Graph courtesy of yahoo.com
What is the Canary Telling Us?
There is a seasonal component to lumber decreases in the summer, but this seasonality doesn’t explain such a dramatic drop in prices.
Darin Newsom, president and founder of the eponymous market analysis firm, told Fortune:
“[Lumber] was an indicator that we were going to see this rapid expansion in the overall economy last year and that once it peaked, we were going to start seeing it contract,” Newsom said.
“It is certainly an indicator of expansion and contraction,” he added.
The Fed is trying to control inflation through interest rate increases. The Fed needs to slow down demand so that price increases slow down or reverse somewhat.
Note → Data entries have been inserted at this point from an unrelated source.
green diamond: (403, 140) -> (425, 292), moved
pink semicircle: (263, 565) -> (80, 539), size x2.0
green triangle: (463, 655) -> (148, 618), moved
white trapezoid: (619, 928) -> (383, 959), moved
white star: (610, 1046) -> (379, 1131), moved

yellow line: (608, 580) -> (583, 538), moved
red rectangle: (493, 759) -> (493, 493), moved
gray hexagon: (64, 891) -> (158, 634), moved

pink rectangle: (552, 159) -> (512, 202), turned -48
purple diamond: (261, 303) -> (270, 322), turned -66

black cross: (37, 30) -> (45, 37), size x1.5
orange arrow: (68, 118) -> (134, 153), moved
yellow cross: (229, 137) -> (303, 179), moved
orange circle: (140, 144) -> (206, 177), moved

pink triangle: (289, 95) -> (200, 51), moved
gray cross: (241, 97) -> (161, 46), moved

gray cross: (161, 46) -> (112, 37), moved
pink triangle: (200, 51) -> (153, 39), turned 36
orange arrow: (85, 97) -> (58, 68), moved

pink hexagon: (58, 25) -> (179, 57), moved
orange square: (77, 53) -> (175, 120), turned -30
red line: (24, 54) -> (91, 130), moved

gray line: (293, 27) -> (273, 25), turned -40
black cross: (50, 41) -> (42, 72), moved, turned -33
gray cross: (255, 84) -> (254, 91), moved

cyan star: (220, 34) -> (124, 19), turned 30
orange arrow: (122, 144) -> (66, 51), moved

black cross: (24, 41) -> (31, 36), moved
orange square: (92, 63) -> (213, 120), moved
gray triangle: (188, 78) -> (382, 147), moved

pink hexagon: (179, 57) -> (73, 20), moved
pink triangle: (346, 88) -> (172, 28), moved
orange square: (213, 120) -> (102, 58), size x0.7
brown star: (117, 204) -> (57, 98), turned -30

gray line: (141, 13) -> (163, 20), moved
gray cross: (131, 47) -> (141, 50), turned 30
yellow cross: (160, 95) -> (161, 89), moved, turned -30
We’re already seeing some contraction in the economy and a definite cooling of demand for housing which is highly sensitive to interest rates.
“And that cooler demand for real estate is an indicator that inflation could begin coming down soon as well, given that rising housing costs accounted for 40% of June’s core inflation numbers.”
“The way lumber behaves in the fall—when the commodity’s prices traditionally rise—could also be a big signal as to how bad an economic contraction will be.
“It will be interesting to see if [lumber] starts to move back up,” Newsom said. “It would tell us that the U.S. economy is starting to sift through all the interest rate hikes and the inflation and that the economy may not be as bad as what many people think it will be.”